When the data below is printed, every line must match exactly and the images must be absent.

**Provided material**.
- - -

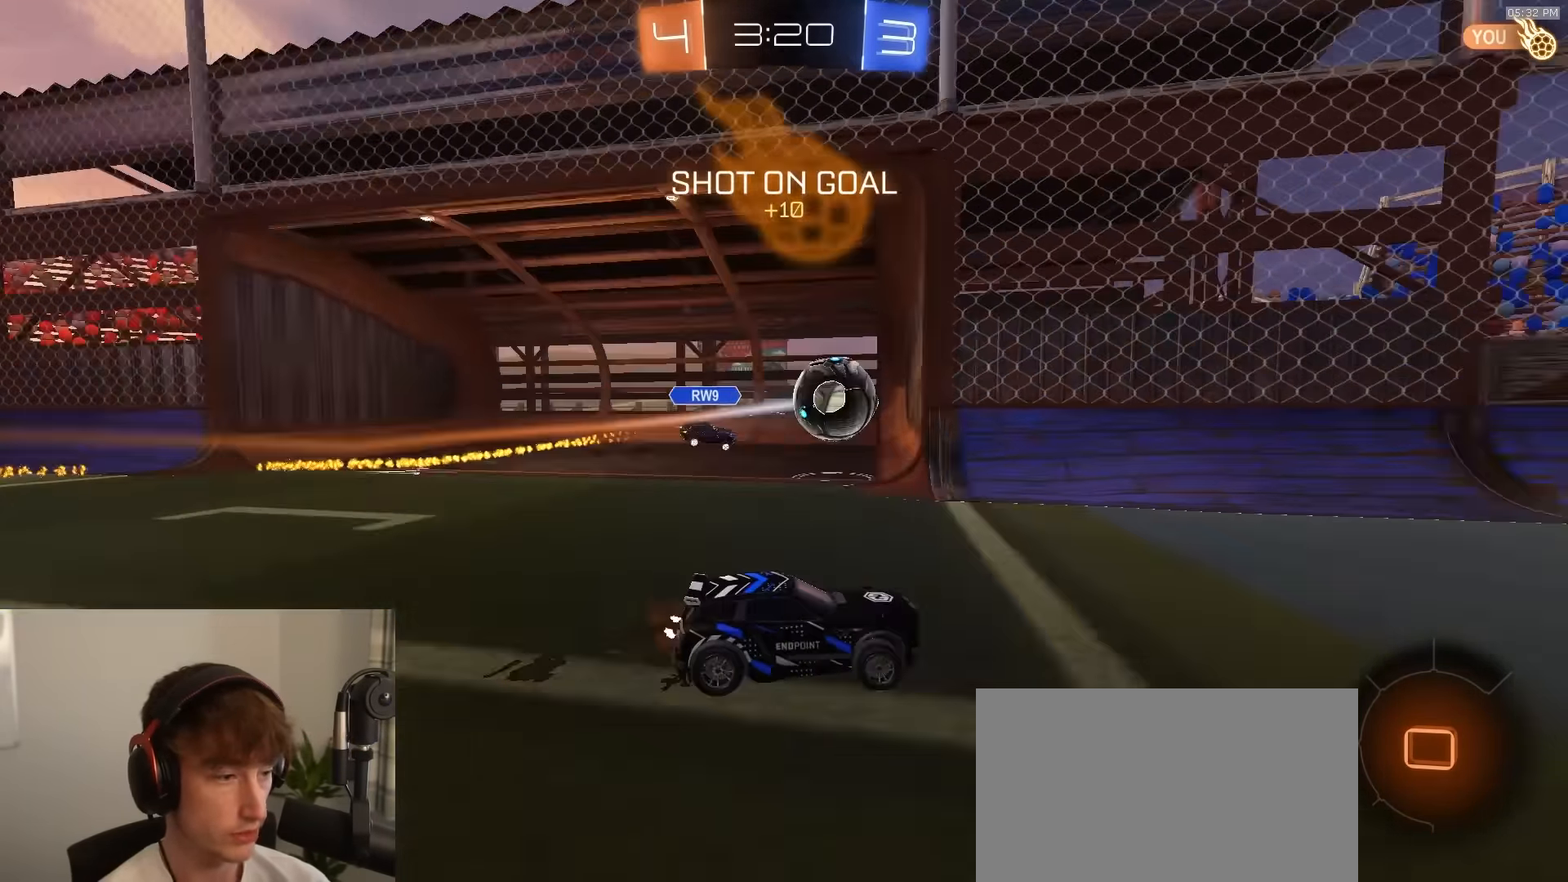
{"buttons": ["R2"], "left_stick": "center", "right_stick": "center", "events": [[33, "left_stick", "center"], [150, "left_stick", "right"], [433, "left_stick", "center"]]}
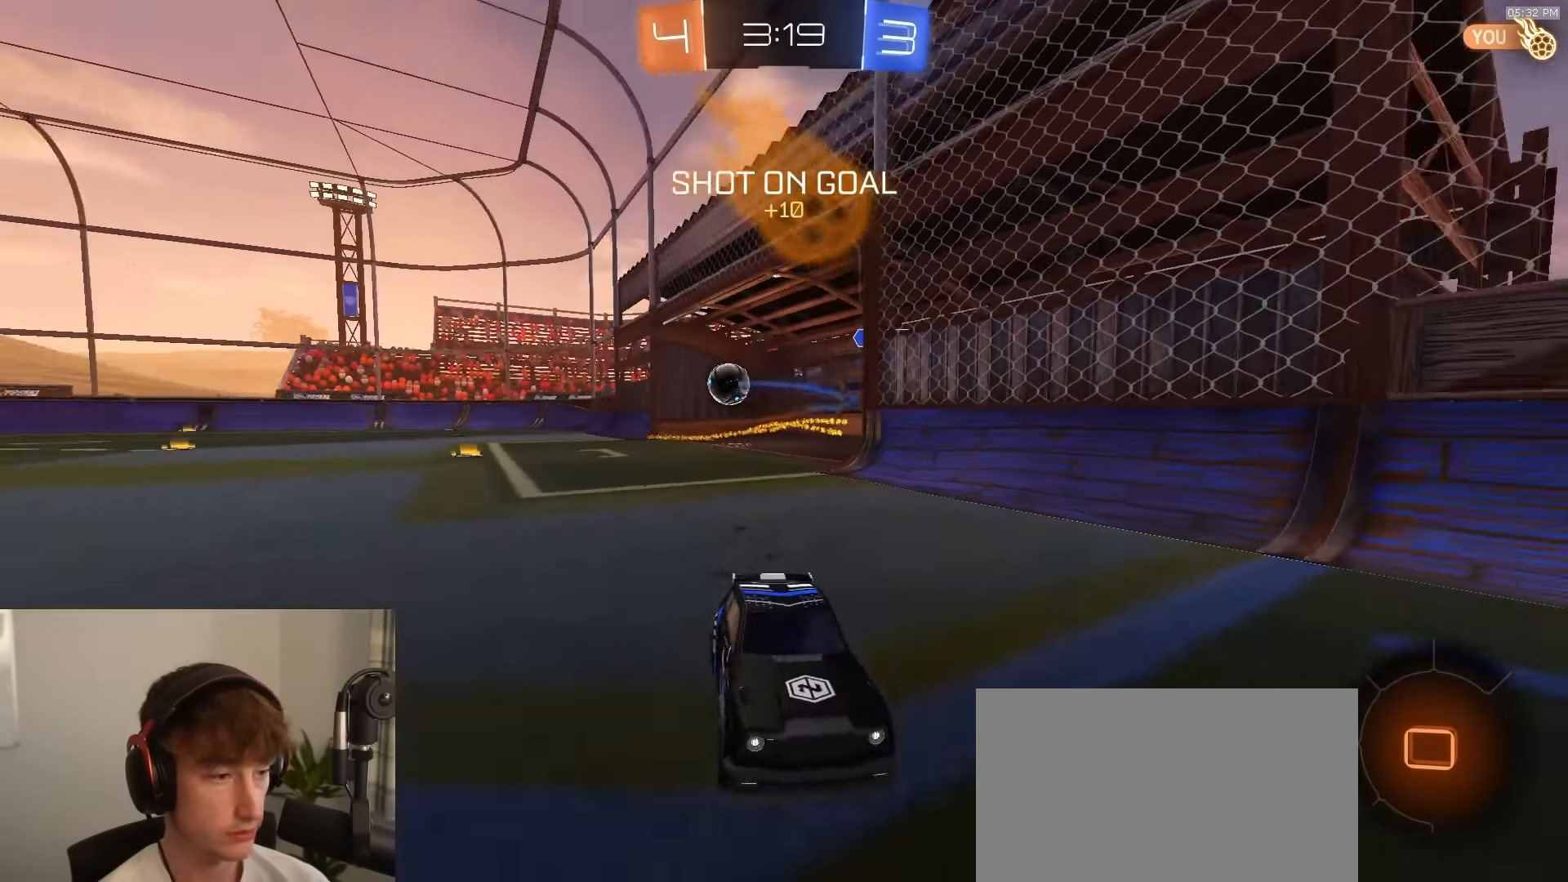
{"buttons": ["R1", "R2"], "left_stick": "center", "right_stick": "center", "events": [[33, "left_stick", "left"], [133, "TRIANGLE", "down"], [183, "left_stick", "center"], [250, "TRIANGLE", "up"], [500, "R1", "down"]]}
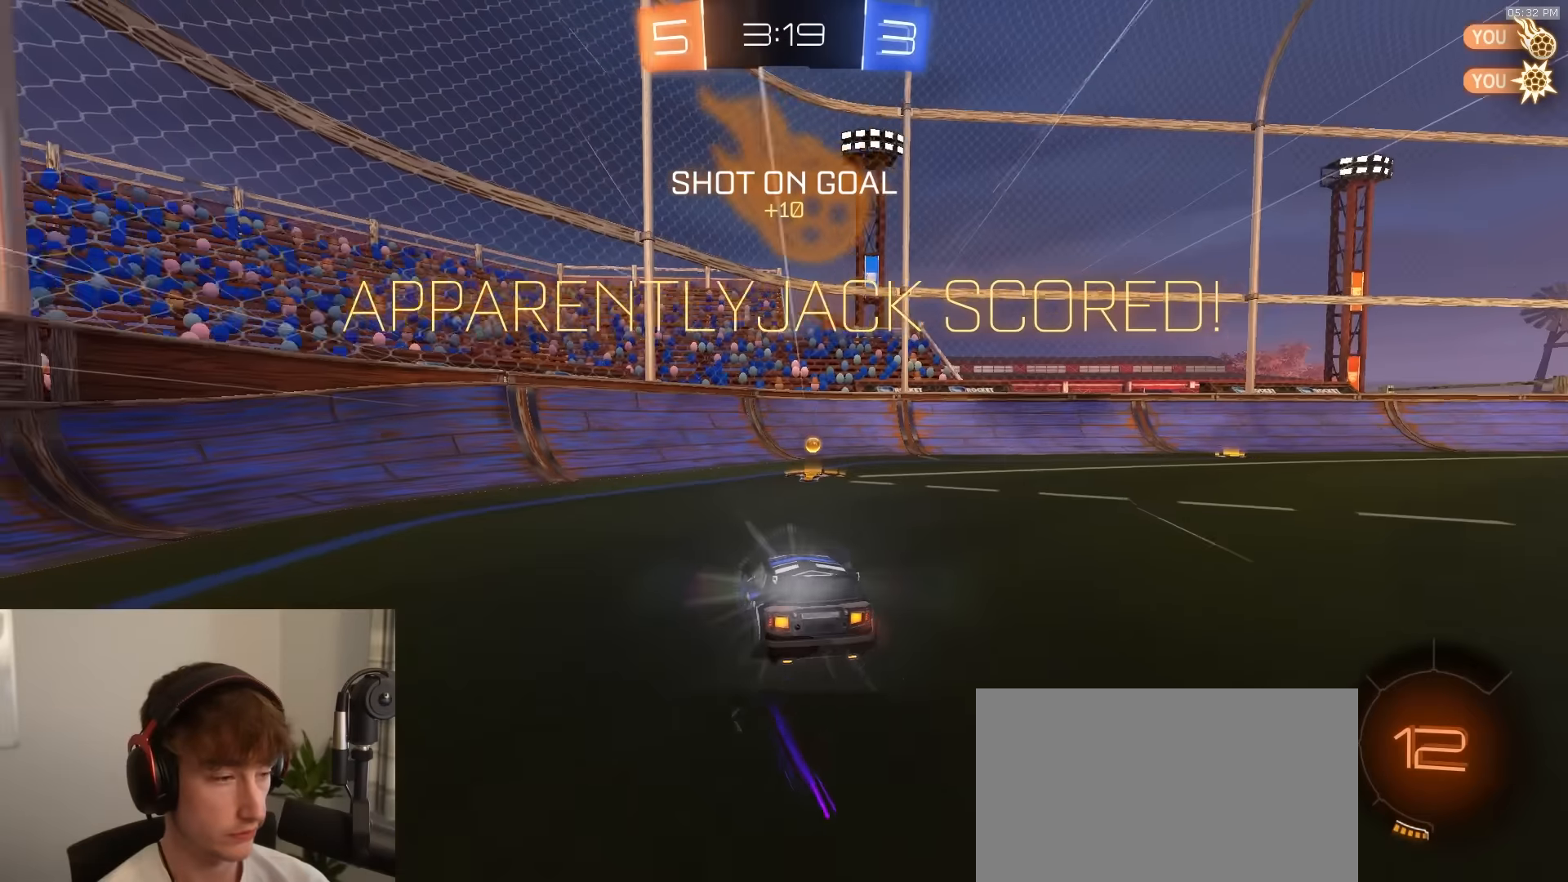
{"buttons": ["L1", "L2"], "left_stick": "center", "right_stick": "center", "events": [[150, "R1", "up"], [184, "left_stick", "left"], [200, "L1", "down"], [234, "R2", "up"], [350, "left_stick", "up-left"], [450, "L2", "down"], [484, "left_stick", "center"]]}
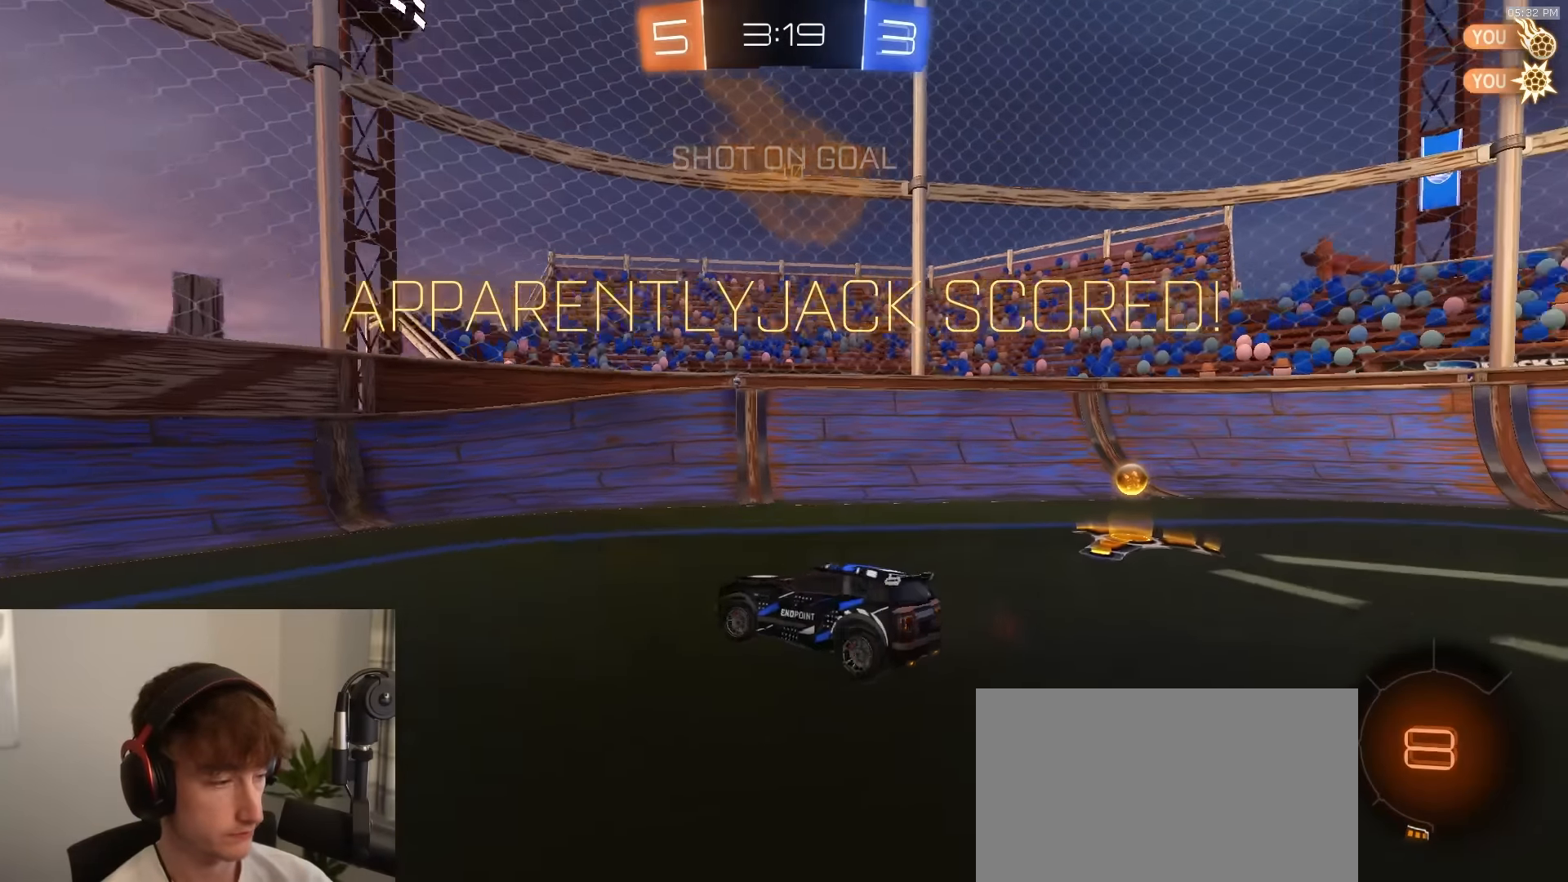
{"buttons": ["L2", "R2"], "left_stick": "down", "right_stick": "center", "events": [[17, "L1", "up"], [34, "left_stick", "down"], [167, "CROSS", "down"], [234, "CROSS", "up"], [284, "CROSS", "down"], [384, "CROSS", "up"], [384, "R2", "down"]]}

- - -

**Problem solution**.
{"buttons": ["R2"], "left_stick": "center", "right_stick": "center", "events": [[33, "left_stick", "center"], [150, "left_stick", "right"], [433, "left_stick", "center"]]}
{"buttons": ["R1", "R2"], "left_stick": "center", "right_stick": "center", "events": [[33, "left_stick", "left"], [133, "TRIANGLE", "down"], [183, "left_stick", "center"], [250, "TRIANGLE", "up"], [500, "R1", "down"]]}
{"buttons": ["L1", "L2"], "left_stick": "center", "right_stick": "center", "events": [[150, "R1", "up"], [184, "left_stick", "left"], [200, "L1", "down"], [234, "R2", "up"], [350, "left_stick", "up-left"], [450, "L2", "down"], [484, "left_stick", "center"]]}
{"buttons": ["L2", "R2"], "left_stick": "down", "right_stick": "center", "events": [[17, "L1", "up"], [34, "left_stick", "down"], [167, "CROSS", "down"], [234, "CROSS", "up"], [284, "CROSS", "down"], [384, "CROSS", "up"], [384, "R2", "down"]]}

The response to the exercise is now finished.